As long as we have people in our lives who don't wish you Happy Friendship Day but have been celebrating the hell of it throughout your journey together, the cage doesn't hold power over you, it's always going to be otherwise. Are you really that friend, I asked myself. Have you really been there to catch your falling best friend? Have you ever taken a portion of her grief that she had been processing? Have you really been there to hold her when she couldn't hold her legs straight up due to the overburdening weight of trauma? Have you celebrated her joys when she couldn't see the happiness in them? Have you just let her cry unabashedly, have you broken her cage and made her deal with the pain that she was trying to lock away? Have you ever provided the safe space for her to completely, 100% be herself? Are you in fact that person to be called someone's friend?

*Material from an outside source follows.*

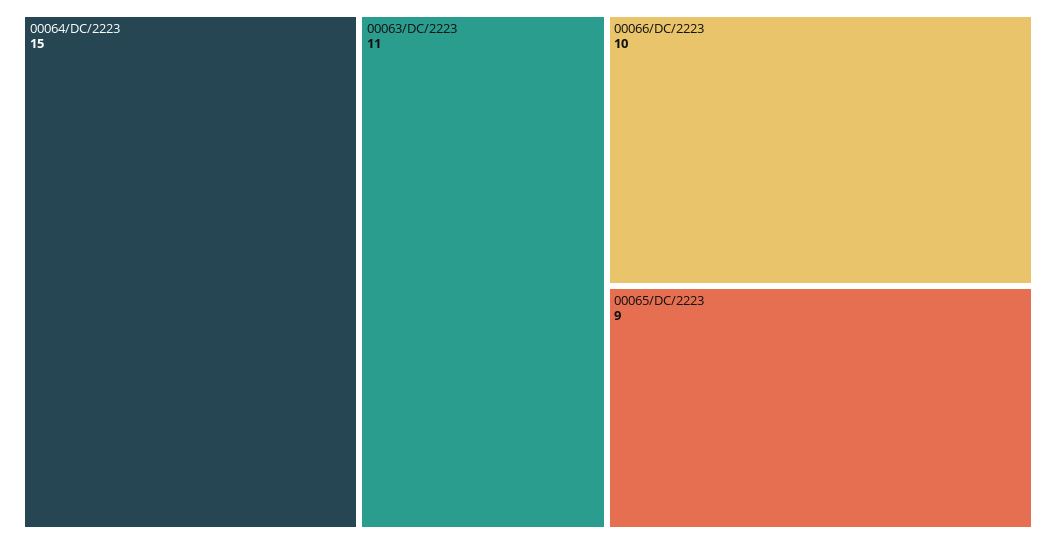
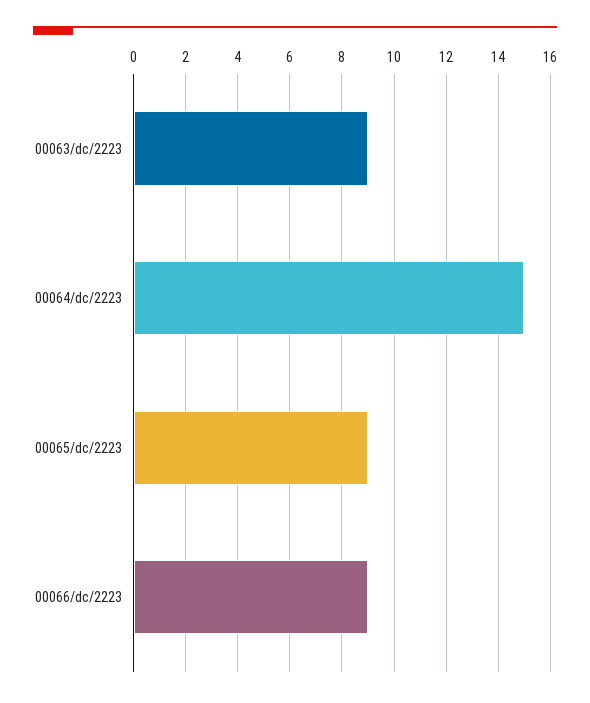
00063/DC/2223: 11 -> 9
00066/DC/2223: 10 -> 9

I couldn't stop these questions forming a storm in my head. They were out to get me. I felt attacked as being too hard on myself have seemed to be in my way quite often. I could feel the cage trying to trap me once again. Because I kept feeling that your words are as unworthy as the essence of your physical presence. The warmth of your positivity is as futile as the melting sorrow in a tight embrace. So, I asked myself again, are you really a friend in being or just wearing an armour of one? Are you the key to open your friend's cage or are you the reason she's already inside one?